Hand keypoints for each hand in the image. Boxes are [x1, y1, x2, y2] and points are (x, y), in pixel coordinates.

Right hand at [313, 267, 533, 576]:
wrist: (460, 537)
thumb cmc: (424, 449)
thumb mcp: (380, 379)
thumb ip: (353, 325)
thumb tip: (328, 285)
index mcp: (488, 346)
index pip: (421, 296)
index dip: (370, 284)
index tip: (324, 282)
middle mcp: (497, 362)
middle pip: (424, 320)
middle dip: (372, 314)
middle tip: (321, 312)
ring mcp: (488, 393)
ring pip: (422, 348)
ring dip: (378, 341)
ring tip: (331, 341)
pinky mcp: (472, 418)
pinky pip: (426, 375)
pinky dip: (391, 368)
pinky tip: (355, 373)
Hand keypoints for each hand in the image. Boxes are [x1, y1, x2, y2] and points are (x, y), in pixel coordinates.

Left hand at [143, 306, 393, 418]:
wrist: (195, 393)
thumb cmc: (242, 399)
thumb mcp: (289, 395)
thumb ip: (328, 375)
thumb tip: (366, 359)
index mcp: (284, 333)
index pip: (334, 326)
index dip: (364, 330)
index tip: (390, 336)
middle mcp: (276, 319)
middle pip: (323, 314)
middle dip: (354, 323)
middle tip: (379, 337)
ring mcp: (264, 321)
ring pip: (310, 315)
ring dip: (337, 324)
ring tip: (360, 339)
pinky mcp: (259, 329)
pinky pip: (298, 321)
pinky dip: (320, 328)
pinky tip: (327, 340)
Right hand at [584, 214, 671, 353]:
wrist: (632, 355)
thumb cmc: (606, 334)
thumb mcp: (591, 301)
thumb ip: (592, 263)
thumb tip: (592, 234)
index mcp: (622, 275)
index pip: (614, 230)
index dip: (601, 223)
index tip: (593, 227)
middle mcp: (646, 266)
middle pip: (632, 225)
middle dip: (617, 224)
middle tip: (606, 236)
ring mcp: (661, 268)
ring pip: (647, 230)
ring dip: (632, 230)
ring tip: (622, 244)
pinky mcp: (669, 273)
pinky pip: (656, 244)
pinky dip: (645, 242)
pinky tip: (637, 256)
####
What is expected:
Within the data above, the lines from the one with "middle dip: (372, 314)" to the one with "pinky mcp: (259, 329)" must be repeated exactly; no other line belongs in the answer.

Task answer:
middle dip: (372, 314)
middle tip: (321, 312)
ring mcp: (488, 393)
ring pip: (422, 348)
ring dip: (378, 341)
ring tip: (331, 341)
pinky mcp: (472, 418)
pinky pip: (426, 375)
pinky dip: (391, 368)
pinky tip: (355, 373)
Hand keypoints for each hand in the image. Boxes are [x1, y1, x2, y2] and points are (x, y), in pixel coordinates.

Left hand at [143, 306, 393, 418]:
wrist: (195, 393)
thumb cmc: (242, 399)
thumb mcp: (289, 395)
thumb ip: (328, 375)
thumb tip: (366, 359)
index mcp: (284, 333)
index pip: (334, 326)
index dip: (364, 330)
index tip: (390, 336)
middle mcp: (276, 319)
middle pip: (323, 314)
middle dip: (354, 323)
middle tip: (379, 337)
ring mcp: (264, 321)
ring pip: (310, 315)
ring dip: (337, 324)
ring tip: (360, 339)
pinky mcp: (259, 329)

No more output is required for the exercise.